:: INPUT FOR THIS TASK ::
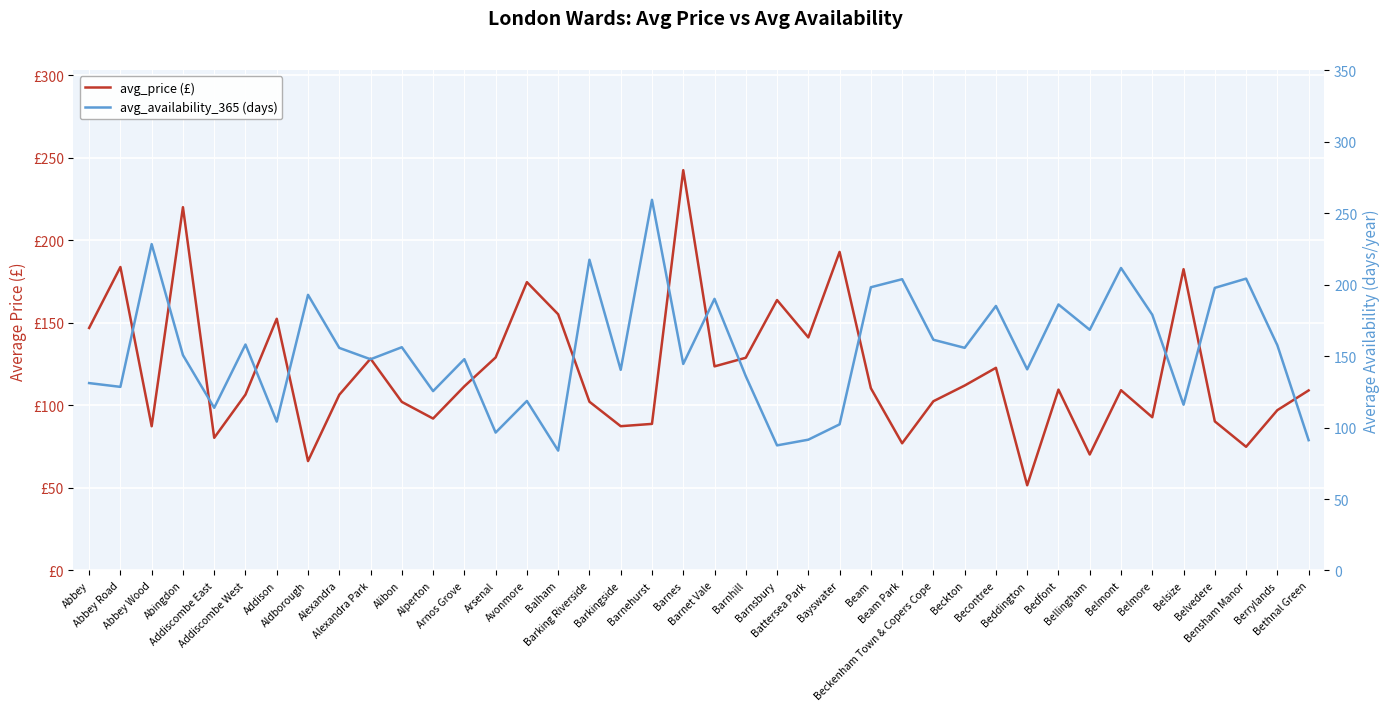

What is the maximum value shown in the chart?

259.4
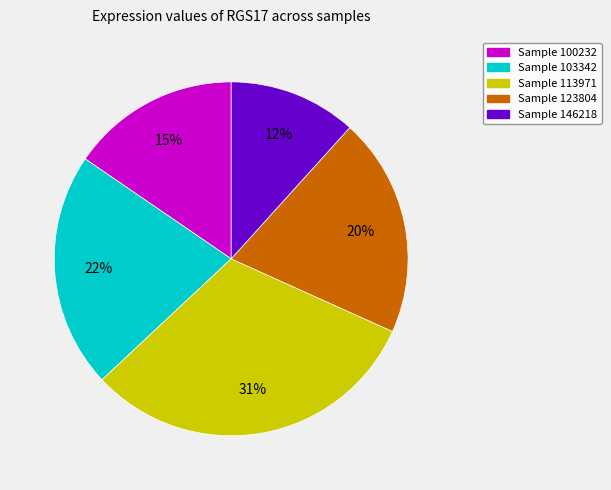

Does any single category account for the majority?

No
:::
▸ **WORK TO COMPLETE**:
Reproduce the material above word for word, leaving out the pictures.

▸ **EXPECTED ANSWER**:
What is the maximum value shown in the chart?

259.4

Does any single category account for the majority?

No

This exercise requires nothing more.